**Required action**
Scan the records for the string "netsh", then copy each line that has it.

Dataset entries
╭──

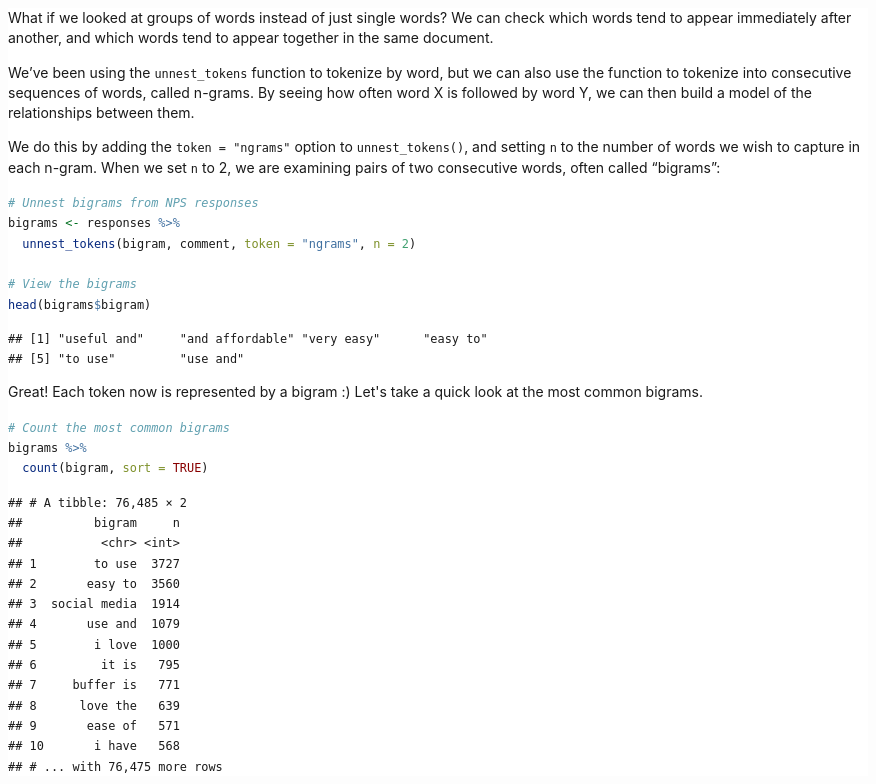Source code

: What if we looked at groups of words instead of just single words? We can check which words tend to appear immediately after another, and which words tend to appear together in the same document.

We’ve been using the `unnest_tokens` function to tokenize by word, but we can also use the function to tokenize into consecutive sequences of words, called n-grams. By seeing how often word X is followed by word Y, we can then build a model of the relationships between them.

We do this by adding the `token = "ngrams"` option to `unnest_tokens()`, and setting `n` to the number of words we wish to capture in each n-gram. When we set `n` to 2, we are examining pairs of two consecutive words, often called “bigrams”:

``` r
# Unnest bigrams from NPS responses
bigrams <- responses %>%
  unnest_tokens(bigram, comment, token = "ngrams", n = 2)

# View the bigrams
head(bigrams$bigram)
```

    ## [1] "useful and"     "and affordable" "very easy"      "easy to"       
    ## [5] "to use"         "use and"

Great! Each token now is represented by a bigram :) Let's take a quick look at the most common bigrams.

``` r
# Count the most common bigrams
bigrams %>%
  count(bigram, sort = TRUE)
```

    ## # A tibble: 76,485 × 2
    ##          bigram     n
    ##           <chr> <int>
    ## 1        to use  3727
    ## 2       easy to  3560
    ## 3  social media  1914
    ## 4       use and  1079
    ## 5        i love  1000
    ## 6         it is   795
    ## 7     buffer is   771
    ## 8      love the   639
    ## 9       ease of   571
    ## 10       i have   568
    ## # ... with 76,475 more rows
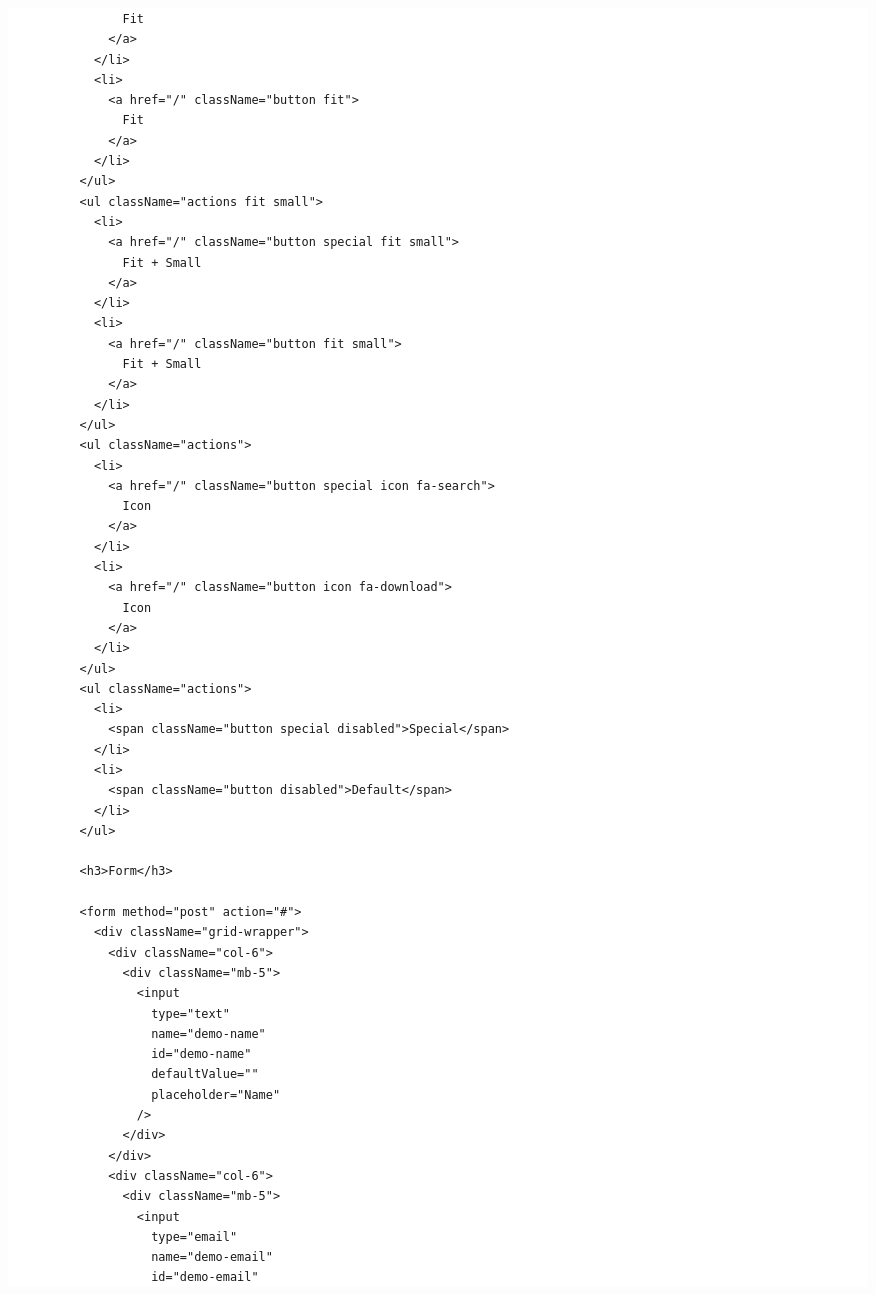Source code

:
 ```
                Fit
              </a>
            </li>
            <li>
              <a href="/" className="button fit">
                Fit
              </a>
            </li>
          </ul>
          <ul className="actions fit small">
            <li>
              <a href="/" className="button special fit small">
                Fit + Small
              </a>
            </li>
            <li>
              <a href="/" className="button fit small">
                Fit + Small
              </a>
            </li>
          </ul>
          <ul className="actions">
            <li>
              <a href="/" className="button special icon fa-search">
                Icon
              </a>
            </li>
            <li>
              <a href="/" className="button icon fa-download">
                Icon
              </a>
            </li>
          </ul>
          <ul className="actions">
            <li>
              <span className="button special disabled">Special</span>
            </li>
            <li>
              <span className="button disabled">Default</span>
            </li>
          </ul>

          <h3>Form</h3>

          <form method="post" action="#">
            <div className="grid-wrapper">
              <div className="col-6">
                <div className="mb-5">
                  <input
                    type="text"
                    name="demo-name"
                    id="demo-name"
                    defaultValue=""
                    placeholder="Name"
                  />
                </div>
              </div>
              <div className="col-6">
                <div className="mb-5">
                  <input
                    type="email"
                    name="demo-email"
                    id="demo-email"
```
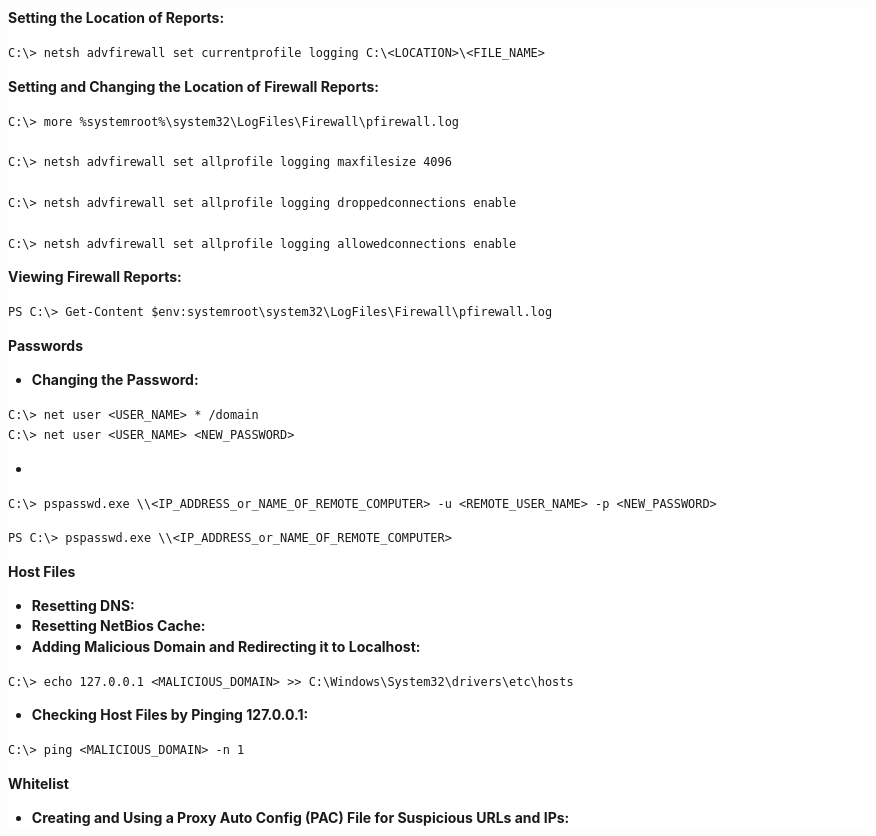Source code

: **Setting the Location of Reports:**

```
C:\> netsh advfirewall set currentprofile logging C:\<LOCATION>\<FILE_NAME>
```

**Setting and Changing the Location of Firewall Reports:**

```
C:\> more %systemroot%\system32\LogFiles\Firewall\pfirewall.log

C:\> netsh advfirewall set allprofile logging maxfilesize 4096

C:\> netsh advfirewall set allprofile logging droppedconnections enable

C:\> netsh advfirewall set allprofile logging allowedconnections enable
```

**Viewing Firewall Reports:**

```
PS C:\> Get-Content $env:systemroot\system32\LogFiles\Firewall\pfirewall.log
```

**Passwords**

* **Changing the Password:**

```
C:\> net user <USER_NAME> * /domain
C:\> net user <USER_NAME> <NEW_PASSWORD>
```

*

```
C:\> pspasswd.exe \\<IP_ADDRESS_or_NAME_OF_REMOTE_COMPUTER> -u <REMOTE_USER_NAME> -p <NEW_PASSWORD>
```

```
PS C:\> pspasswd.exe \\<IP_ADDRESS_or_NAME_OF_REMOTE_COMPUTER>
```

**Host Files**

* **Resetting DNS:**
* **Resetting NetBios Cache:**
* **Adding Malicious Domain and Redirecting it to Localhost:**

```
C:\> echo 127.0.0.1 <MALICIOUS_DOMAIN> >> C:\Windows\System32\drivers\etc\hosts
```

* **Checking Host Files by Pinging 127.0.0.1:**

```
C:\> ping <MALICIOUS_DOMAIN> -n 1
```

**Whitelist**

* **Creating and Using a Proxy Auto Config (PAC) File for Suspicious URLs and IPs:**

╰──

**Solution to the exercise**
C:\> netsh advfirewall set currentprofile logging C:\<LOCATION>\<FILE_NAME>
C:\> netsh advfirewall set allprofile logging maxfilesize 4096
C:\> netsh advfirewall set allprofile logging droppedconnections enable
C:\> netsh advfirewall set allprofile logging allowedconnections enable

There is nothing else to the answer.